** begin Provided data **

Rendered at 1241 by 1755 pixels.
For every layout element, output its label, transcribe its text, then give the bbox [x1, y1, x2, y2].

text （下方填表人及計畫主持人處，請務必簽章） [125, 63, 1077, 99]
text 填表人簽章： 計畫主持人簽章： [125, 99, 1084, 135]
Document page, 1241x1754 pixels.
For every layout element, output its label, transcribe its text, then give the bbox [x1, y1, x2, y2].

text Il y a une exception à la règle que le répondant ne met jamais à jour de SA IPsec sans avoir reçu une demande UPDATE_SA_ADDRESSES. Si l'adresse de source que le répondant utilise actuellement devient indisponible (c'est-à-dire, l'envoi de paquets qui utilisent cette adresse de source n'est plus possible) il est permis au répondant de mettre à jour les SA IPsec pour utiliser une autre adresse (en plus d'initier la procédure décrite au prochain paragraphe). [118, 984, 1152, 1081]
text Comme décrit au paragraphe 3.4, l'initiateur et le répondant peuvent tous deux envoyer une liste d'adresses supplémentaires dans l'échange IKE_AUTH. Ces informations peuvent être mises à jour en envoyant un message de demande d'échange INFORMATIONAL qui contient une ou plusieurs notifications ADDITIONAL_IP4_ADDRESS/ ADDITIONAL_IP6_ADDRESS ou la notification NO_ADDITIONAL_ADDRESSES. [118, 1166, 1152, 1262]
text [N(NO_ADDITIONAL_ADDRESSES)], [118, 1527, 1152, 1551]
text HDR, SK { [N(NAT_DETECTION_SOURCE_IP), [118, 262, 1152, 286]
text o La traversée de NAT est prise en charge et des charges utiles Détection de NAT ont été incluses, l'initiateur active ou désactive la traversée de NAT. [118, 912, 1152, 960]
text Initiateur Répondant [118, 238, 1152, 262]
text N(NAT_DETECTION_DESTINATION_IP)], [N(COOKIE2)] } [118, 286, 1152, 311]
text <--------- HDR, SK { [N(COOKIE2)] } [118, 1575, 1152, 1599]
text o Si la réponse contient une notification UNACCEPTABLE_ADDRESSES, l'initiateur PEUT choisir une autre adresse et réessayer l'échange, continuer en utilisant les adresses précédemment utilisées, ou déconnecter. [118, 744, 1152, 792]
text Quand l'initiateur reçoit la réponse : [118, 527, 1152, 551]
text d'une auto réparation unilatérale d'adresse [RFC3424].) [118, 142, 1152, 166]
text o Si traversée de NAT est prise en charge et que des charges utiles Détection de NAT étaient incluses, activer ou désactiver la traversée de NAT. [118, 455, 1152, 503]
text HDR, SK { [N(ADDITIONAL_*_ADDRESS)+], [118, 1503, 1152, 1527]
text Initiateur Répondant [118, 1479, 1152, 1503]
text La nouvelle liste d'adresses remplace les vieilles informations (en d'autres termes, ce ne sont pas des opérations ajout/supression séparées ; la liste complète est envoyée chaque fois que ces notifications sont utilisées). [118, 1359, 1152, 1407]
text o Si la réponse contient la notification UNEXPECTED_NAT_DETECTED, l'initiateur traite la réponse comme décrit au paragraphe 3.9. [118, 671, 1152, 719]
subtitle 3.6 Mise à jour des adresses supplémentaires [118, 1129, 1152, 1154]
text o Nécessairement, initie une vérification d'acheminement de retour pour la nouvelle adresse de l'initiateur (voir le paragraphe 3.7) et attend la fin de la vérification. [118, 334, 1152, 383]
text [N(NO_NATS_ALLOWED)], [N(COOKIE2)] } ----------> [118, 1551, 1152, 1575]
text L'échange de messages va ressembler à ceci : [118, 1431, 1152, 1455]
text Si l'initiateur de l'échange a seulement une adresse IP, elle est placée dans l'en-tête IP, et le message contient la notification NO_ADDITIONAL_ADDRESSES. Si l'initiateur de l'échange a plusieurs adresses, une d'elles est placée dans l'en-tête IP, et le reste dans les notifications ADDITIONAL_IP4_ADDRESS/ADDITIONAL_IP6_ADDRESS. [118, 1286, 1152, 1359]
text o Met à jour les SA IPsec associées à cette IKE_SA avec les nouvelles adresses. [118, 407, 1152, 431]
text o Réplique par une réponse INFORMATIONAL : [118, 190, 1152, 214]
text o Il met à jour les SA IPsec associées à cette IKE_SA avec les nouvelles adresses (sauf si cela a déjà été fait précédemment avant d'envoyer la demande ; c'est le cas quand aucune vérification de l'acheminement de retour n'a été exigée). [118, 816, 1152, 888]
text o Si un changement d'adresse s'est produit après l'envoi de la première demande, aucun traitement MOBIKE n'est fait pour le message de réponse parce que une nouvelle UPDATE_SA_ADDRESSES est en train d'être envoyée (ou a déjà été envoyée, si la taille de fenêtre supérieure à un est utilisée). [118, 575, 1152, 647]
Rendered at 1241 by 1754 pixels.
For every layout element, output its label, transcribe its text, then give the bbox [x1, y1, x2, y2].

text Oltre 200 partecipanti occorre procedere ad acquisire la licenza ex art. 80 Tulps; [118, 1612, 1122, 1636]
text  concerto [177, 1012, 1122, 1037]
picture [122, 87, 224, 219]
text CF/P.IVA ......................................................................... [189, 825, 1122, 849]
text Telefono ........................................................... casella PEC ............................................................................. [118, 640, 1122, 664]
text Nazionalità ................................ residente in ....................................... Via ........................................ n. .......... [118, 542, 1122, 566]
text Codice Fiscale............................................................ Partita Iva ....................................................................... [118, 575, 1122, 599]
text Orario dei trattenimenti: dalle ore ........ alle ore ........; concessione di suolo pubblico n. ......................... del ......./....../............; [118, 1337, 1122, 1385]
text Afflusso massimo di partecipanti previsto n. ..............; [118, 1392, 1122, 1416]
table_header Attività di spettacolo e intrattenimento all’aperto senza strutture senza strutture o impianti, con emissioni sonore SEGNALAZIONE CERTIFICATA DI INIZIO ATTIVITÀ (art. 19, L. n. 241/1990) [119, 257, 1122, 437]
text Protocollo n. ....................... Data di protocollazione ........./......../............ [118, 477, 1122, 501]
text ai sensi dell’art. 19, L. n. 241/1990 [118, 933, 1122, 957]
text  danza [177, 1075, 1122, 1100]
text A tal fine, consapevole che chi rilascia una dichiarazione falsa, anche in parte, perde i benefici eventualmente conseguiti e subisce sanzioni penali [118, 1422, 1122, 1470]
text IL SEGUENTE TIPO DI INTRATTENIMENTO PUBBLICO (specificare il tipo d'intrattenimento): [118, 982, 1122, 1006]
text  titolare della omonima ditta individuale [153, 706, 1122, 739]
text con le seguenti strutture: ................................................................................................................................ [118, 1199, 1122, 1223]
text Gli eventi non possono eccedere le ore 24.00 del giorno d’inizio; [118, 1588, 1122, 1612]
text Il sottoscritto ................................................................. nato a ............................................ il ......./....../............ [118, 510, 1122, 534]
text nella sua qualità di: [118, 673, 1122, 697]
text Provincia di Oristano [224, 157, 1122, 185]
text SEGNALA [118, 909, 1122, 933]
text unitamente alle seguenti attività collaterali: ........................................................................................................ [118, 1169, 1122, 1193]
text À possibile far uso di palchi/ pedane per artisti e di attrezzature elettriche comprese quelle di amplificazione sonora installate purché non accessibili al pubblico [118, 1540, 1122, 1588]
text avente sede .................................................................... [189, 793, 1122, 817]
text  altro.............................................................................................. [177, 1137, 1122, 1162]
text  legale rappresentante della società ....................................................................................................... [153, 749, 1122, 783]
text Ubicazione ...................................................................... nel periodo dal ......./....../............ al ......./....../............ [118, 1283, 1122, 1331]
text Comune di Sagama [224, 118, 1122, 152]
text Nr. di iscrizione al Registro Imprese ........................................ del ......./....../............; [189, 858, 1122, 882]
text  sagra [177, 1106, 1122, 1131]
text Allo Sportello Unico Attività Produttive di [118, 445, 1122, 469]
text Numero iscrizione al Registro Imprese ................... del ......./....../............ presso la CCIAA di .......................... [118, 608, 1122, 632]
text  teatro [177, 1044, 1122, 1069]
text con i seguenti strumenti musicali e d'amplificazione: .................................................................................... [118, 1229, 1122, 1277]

** end Provided data **

## [Task directions]
Copy out word for word the lines of the records starting at the line containing "text Oltre 200" and ending at the line containing "text Gli eventi".

## [Finished exercise]
text Oltre 200 partecipanti occorre procedere ad acquisire la licenza ex art. 80 Tulps; [118, 1612, 1122, 1636]
text  concerto [177, 1012, 1122, 1037]
picture [122, 87, 224, 219]
text CF/P.IVA ......................................................................... [189, 825, 1122, 849]
text Telefono ........................................................... casella PEC ............................................................................. [118, 640, 1122, 664]
text Nazionalità ................................ residente in ....................................... Via ........................................ n. .......... [118, 542, 1122, 566]
text Codice Fiscale............................................................ Partita Iva ....................................................................... [118, 575, 1122, 599]
text Orario dei trattenimenti: dalle ore ........ alle ore ........; concessione di suolo pubblico n. ......................... del ......./....../............; [118, 1337, 1122, 1385]
text Afflusso massimo di partecipanti previsto n. ..............; [118, 1392, 1122, 1416]
table_header Attività di spettacolo e intrattenimento all’aperto senza strutture senza strutture o impianti, con emissioni sonore SEGNALAZIONE CERTIFICATA DI INIZIO ATTIVITÀ (art. 19, L. n. 241/1990) [119, 257, 1122, 437]
text Protocollo n. ....................... Data di protocollazione ........./......../............ [118, 477, 1122, 501]
text ai sensi dell’art. 19, L. n. 241/1990 [118, 933, 1122, 957]
text  danza [177, 1075, 1122, 1100]
text A tal fine, consapevole che chi rilascia una dichiarazione falsa, anche in parte, perde i benefici eventualmente conseguiti e subisce sanzioni penali [118, 1422, 1122, 1470]
text IL SEGUENTE TIPO DI INTRATTENIMENTO PUBBLICO (specificare il tipo d'intrattenimento): [118, 982, 1122, 1006]
text  titolare della omonima ditta individuale [153, 706, 1122, 739]
text con le seguenti strutture: ................................................................................................................................ [118, 1199, 1122, 1223]
text Gli eventi non possono eccedere le ore 24.00 del giorno d’inizio; [118, 1588, 1122, 1612]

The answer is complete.